Illustrating the need for the fee, Supervisor Harvey Mandel used the example of Wisconsin 11, which he said has been greatly deteriorating over time. Mandel is on the county Highway Committee.

"Unfortunately, if we don't do this, we're going to have (county) roads in the same state," he said.

Commonly known as a wheel tax, the fee will be charged in addition to the current $75 cost whenever a Green County resident registers or renews the registration of a vehicle after Aug. 1, with certain exceptions including those weighing more than 8,000 pounds. The ordinance includes a sunset provision that ends the tax on Dec. 31, 2023, unless the board votes to extend it.

County Corporation Counsel Brian Bucholtz told the board that Aug. 1 is the earliest the

ordinance can take affect under a Wisconsin Department of Transportation rule that requires 90-day notice before the first day of the month in which it's effective.

District 22 Supervisor Harvey Kubly, who represents Monticello, was the sole no vote at Tuesday's board meeting. He said his biggest reason for denying the tax was that his constituents weren't in favor of it. He received more feedback on the vehicle registration fee than he does on most other issues, he noted. Board member John Winters was absent.

With an estimated 30,000 vehicles registered each year, the $20 fee would raise roughly $600,000 annually to be used exclusively for Green County Highway Department maintenance expenses. That means only county roads, not state or municipal roads, will benefit.

Green County Highway Commissioner Chris Narveson said the county is currently replacing an average of 5 miles of road per year but should be doing twice that to keep up with deterioration. They should be replaced after roughly 25 years of use, he noted. In 45 years, Narveson projects almost two-thirds of county roads will be 25-55 years old under the current maintenance rate.

"That's not sustainable," he told the board.

State funding for bridges is "effectively" decreasing, Narveson added, by only covering bridges of a specific width and forcing counties and other municipalities to pay the difference if their needs differ - such as making a wider bridge to accommodate agricultural uses. He described a southwest regional highway commissioners meeting he attended Feb. 28 with WisDOT officials, in which a local program manager said exceptions could be made for agricultural use but he didn't want county commissioners claiming all of their bridges qualify.
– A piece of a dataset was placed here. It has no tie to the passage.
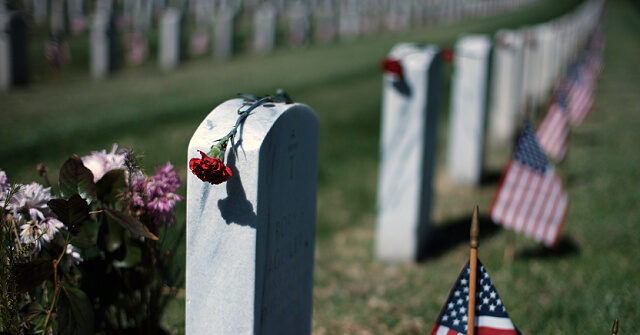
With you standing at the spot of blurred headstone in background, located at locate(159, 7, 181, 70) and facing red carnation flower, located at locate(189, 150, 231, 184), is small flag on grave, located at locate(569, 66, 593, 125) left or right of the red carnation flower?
left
"I don't know a bridge in this county that is not for agricultural use. So, I don't know if you guys like the tax any better than I do ... But the fact of the matter is it's the only thing we can do," Narveson said.
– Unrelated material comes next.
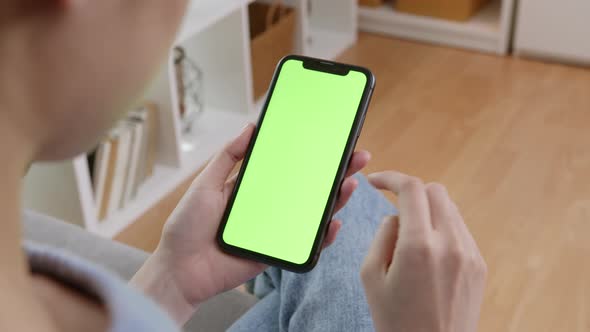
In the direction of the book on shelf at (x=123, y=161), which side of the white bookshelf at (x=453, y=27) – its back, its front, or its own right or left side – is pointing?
front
Supervisor Russ Torkelson, a member of the Highway Committee, said the committee decided a wheel tax would be the fairest way to raise funds for highway maintenance. While a gas tax "would definitely be better," this money will come directly to the county rather than the state, he said. Narveson echoed the sentiment, saying a registration fee affects all vehicle owners equally and doesn't take into account their actual use of - and impact on - roads. Kubly also said he voted against the idea partially because it's not an equitable tax.

County board member Jeff Williams said he thinks other vehicles on the road, including farm machinery, should be contributing too, but Chair Art Carter noted that money from some of those vehicles go mostly to the state or federal government.

"I guess (the registration fee) is a start, but I just think it should be somewhat across the board - whether it's ATVs, bicycles, whatever - with an axle tax," Williams said. "I mean, they're all on the road, utilizing what certain ones of us are paying for."

Narveson said the highway department plans to try alternative methods to lengthen the life of lesser-used roads. But, he noted, practices that grind down and replace the top 2 inches of a road, as the state did last year on Wisconsin 59 and is planning for Wis. 104, don't work. The aging material below causes faster deterioration.

"We're now counting the cracks that will have to be grouted and sealed now on Highway 59," Narveson said. "We're going to be out grouting and sealing a brand-new road. You don't do that."